In this example, addVector is called twice with different arrays of different sizes. Of course, we can create another function that initializes the values in the arrays:

#include < stdio.h >
#include < stdlib.h >
#include < sys/time.h >

void initVector(int *va, int size)
{
  int cnt;
  for (cnt = 0; cnt < size; cnt ++)
    {
      va[cnt] = rand() % 1000;
    }
}

int addVector(int * va, int * vb, int * vsum, int size)
{
  int cnt;
  for (cnt = 0; cnt < size; cnt ++)
    {
      vsum[cnt] = va[cnt] + vb[cnt];
    }
  return 0;
}

int main(int argc, char * argv[])
{
  const int vecSize1 = 20;
  const int vecSize2 = 10;
  int veca[vecSize1];
  int vecb[vecSize1];
  int vecSum1[vecSize1];
  int vecc[vecSize2];
  int vecd[vecSize2];
  int vecSum2[vecSize2];
  int cnt;
  struct timeval currTime;
  gettimeofday(&currTime, NULL);
  srand(currTime.tv_usec); 
  initVector(veca, vecSize1);
  initVector(vecb, vecSize1);
  addVector(veca, vecb, vecSum1, vecSize1);
  printf("vecSum1 :\n");
  for (cnt = 0; cnt < vecSize1; cnt ++)
    {
      printf("%3d + %3d = %4d\n", veca[cnt], vecb[cnt], vecSum1[cnt]);
    }

  initVector(vecc, vecSize2);
  initVector(vecd, vecSize2);
  addVector(vecc, vecd, vecSum2, vecSize2);
  printf("vecSum2 :\n");
  for (cnt = 0; cnt < vecSize2; cnt ++)
    {
      printf("%3d + %3d = %4d\n", vecc[cnt], vecd[cnt], vecSum2[cnt]);
    }
  return 0;
}

We add a new function initVector. Since it cannot fail, it is unnecessary to return a value. Therefore, the function's return type is void. You can probably guess that a function does not have to return int. A function can return char, float, or double.

Here is an important way to reduce the possibility of mistakes in a program. A good programmer detects and removes similiar code by creating functions. If you find that you are writing code in several places and the code is identical or somewhat similiar, you should create a function so that the code is in a single place. Why? Because you have to change only one place later, if any change is needed. Consider this example, if you decide each element to be between -50 and 9590, you need to change only one place in initVector, instead of four places in the previous version. This may not seem much improvement. However, as your program becomes larger and more complex, you will quickly lose track of how many places to change. A program with several similiar pieces of code is another major source of mistakes. When you need to change the code, you will likely change some places but forget to change the other places. As a result, the program will behave in a strange way. In some test cases, the program is correct (executing the code you have recently changed). In some other cases, the program is wrong (executing the code you forgot to change). This type of mistakes is hard to find and very time-consuming to correct. It is better to avoid the possibility all together from the beginning. Do not copy-paste code. You should create a function instead.

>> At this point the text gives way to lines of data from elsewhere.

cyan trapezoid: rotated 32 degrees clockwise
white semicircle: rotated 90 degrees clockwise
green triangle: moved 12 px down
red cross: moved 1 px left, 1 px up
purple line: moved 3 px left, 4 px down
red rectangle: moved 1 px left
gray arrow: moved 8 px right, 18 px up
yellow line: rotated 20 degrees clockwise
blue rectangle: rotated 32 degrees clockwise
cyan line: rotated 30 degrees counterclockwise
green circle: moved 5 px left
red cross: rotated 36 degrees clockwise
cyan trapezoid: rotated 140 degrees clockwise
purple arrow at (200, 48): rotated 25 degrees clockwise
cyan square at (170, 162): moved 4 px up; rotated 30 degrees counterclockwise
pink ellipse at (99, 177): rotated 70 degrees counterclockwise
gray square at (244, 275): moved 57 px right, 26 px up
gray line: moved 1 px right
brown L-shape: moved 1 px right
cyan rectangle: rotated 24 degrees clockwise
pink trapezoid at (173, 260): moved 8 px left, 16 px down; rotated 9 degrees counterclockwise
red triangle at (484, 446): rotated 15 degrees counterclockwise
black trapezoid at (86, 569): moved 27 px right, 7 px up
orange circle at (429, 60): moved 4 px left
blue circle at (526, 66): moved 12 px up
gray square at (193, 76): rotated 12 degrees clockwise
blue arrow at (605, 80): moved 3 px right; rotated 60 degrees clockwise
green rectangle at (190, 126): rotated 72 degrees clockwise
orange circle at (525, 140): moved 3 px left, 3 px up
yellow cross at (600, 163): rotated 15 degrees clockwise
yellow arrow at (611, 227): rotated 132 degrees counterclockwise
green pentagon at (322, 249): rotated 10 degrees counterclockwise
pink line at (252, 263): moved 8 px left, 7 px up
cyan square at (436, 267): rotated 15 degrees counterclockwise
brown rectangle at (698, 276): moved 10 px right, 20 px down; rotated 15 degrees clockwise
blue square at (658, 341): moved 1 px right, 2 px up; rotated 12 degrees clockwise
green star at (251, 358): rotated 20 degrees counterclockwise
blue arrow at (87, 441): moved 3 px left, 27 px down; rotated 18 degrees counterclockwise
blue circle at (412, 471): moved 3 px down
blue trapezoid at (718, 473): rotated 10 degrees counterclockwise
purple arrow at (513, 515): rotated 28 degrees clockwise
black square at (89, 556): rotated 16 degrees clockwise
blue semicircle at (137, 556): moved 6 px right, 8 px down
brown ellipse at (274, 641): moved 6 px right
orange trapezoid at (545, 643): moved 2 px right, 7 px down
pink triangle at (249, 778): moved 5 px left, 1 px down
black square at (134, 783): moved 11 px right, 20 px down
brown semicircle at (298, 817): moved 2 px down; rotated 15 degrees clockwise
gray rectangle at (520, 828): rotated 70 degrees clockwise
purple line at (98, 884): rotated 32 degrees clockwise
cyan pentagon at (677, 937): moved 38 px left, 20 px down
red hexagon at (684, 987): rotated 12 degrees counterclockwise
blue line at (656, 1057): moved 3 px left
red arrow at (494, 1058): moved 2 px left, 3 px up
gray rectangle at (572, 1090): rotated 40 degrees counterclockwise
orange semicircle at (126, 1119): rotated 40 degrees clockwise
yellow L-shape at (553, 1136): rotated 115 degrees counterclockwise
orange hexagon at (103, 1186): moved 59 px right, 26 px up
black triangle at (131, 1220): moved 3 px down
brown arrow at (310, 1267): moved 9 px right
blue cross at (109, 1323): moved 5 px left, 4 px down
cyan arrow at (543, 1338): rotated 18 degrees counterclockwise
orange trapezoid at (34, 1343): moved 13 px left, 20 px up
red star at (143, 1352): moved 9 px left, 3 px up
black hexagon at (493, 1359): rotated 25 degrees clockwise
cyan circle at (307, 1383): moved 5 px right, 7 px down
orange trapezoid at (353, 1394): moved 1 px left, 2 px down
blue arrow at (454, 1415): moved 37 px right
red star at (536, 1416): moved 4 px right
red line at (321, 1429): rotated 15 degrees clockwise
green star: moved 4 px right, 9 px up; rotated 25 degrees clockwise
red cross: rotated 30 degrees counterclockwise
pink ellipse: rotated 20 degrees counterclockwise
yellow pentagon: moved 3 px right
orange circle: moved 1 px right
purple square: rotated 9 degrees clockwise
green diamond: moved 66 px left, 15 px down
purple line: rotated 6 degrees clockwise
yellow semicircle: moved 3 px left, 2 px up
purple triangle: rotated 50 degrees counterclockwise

Copy-paste code in multiple places is a quick way to create mistakes. Copy-paste code seems to allow you to create a lot of code quickly, but you will spend many hours finding and fixing problems.

In rare cases, you may copy-paste code for performance reasons (calling a function may slightly slow down a program). However, such cases are rare and you should not worry about it in ECE 264. You need to write a correct program before making it fast.